→ **Your instructions**
In the entries below, find the string "elbow" and return each line holding it.
◇ ◇ ◇ ◇ ◇ ◇ ◇
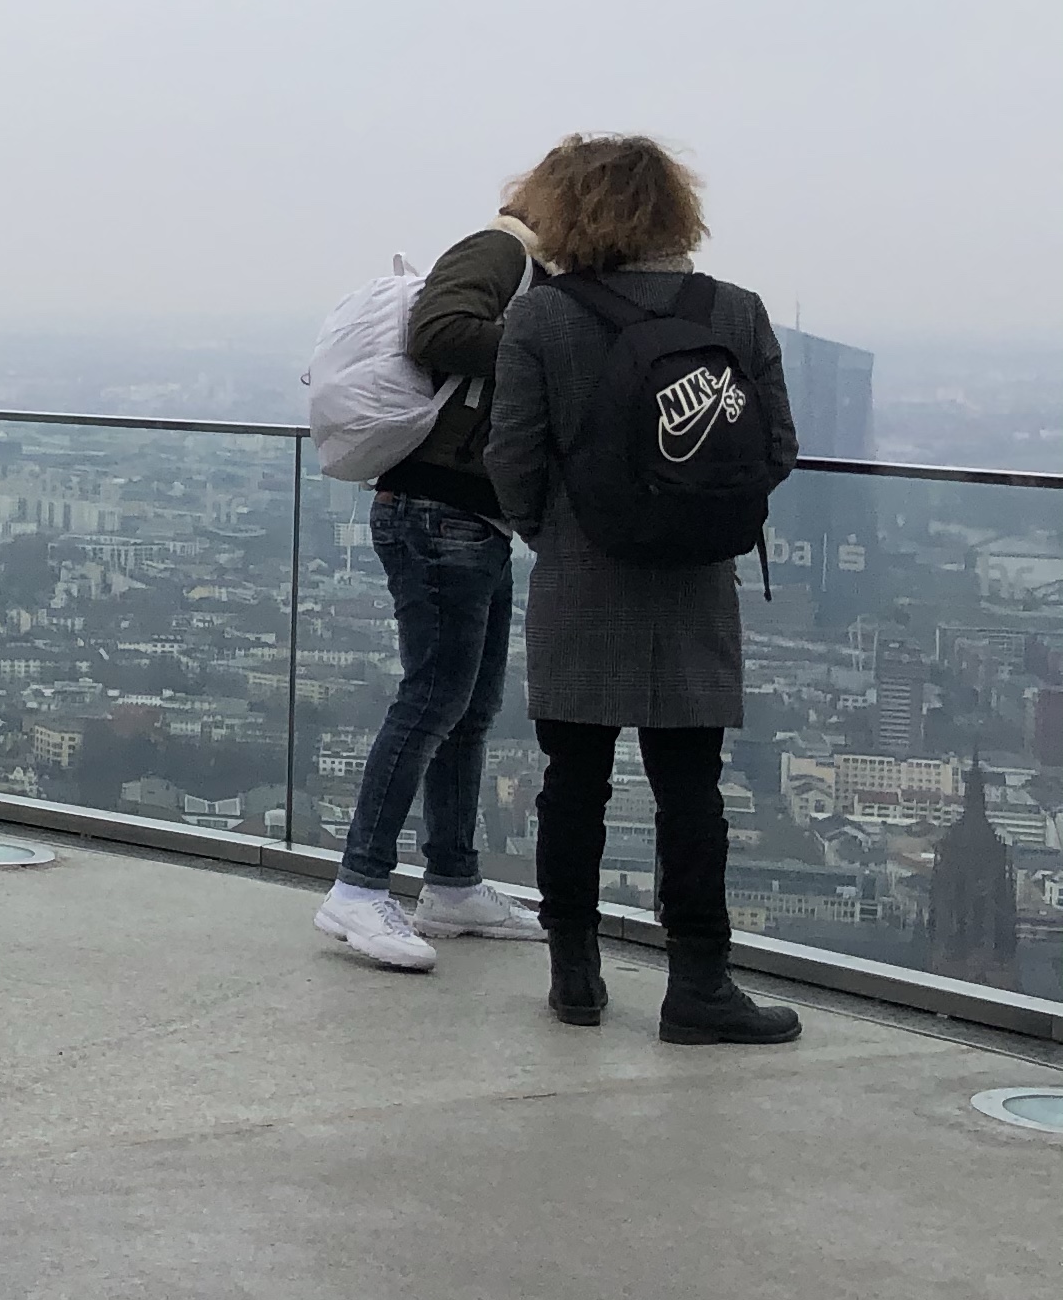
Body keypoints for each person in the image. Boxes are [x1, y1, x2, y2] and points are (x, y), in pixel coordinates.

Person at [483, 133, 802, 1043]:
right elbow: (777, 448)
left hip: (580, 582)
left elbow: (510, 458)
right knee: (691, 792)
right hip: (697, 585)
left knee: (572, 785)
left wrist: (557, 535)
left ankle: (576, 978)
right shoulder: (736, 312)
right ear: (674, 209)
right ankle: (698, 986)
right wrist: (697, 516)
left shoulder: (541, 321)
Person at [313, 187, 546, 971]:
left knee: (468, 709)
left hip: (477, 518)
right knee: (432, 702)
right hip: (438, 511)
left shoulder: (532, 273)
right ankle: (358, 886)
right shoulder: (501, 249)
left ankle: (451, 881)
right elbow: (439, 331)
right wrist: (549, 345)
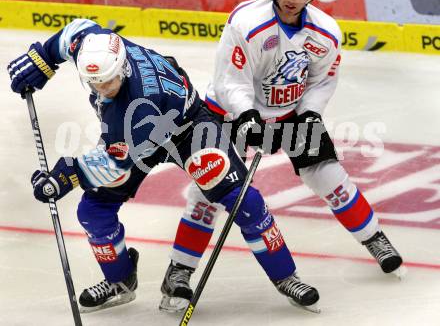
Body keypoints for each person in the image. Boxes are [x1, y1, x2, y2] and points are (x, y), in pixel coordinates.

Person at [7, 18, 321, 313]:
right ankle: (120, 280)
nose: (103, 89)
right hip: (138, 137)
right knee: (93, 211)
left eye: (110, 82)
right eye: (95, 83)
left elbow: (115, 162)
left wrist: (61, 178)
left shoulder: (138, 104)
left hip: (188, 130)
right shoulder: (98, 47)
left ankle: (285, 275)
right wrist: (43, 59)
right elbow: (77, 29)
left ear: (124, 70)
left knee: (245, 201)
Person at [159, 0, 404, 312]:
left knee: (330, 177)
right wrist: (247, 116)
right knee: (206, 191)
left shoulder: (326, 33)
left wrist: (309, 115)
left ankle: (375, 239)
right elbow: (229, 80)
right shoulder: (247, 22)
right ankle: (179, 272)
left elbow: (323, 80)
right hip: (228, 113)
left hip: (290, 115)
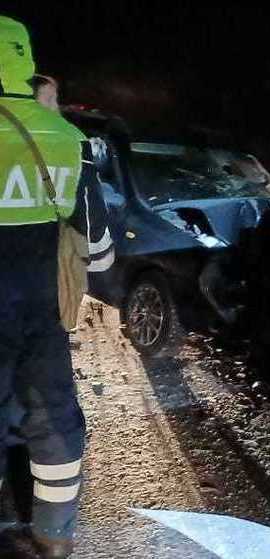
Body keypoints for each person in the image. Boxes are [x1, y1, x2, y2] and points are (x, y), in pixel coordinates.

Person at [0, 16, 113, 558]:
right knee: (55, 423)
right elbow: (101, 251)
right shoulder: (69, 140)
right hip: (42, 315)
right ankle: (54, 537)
◇ ◇ ◇ ◇ ◇ ◇ ◇
→ **Task response**
right elbow: (777, 448)
left elbow: (510, 458)
right elbow: (439, 331)
left elbow: (115, 162)
right elbow: (77, 29)
right elbow: (229, 80)
left elbow: (323, 80)
right elbow: (101, 251)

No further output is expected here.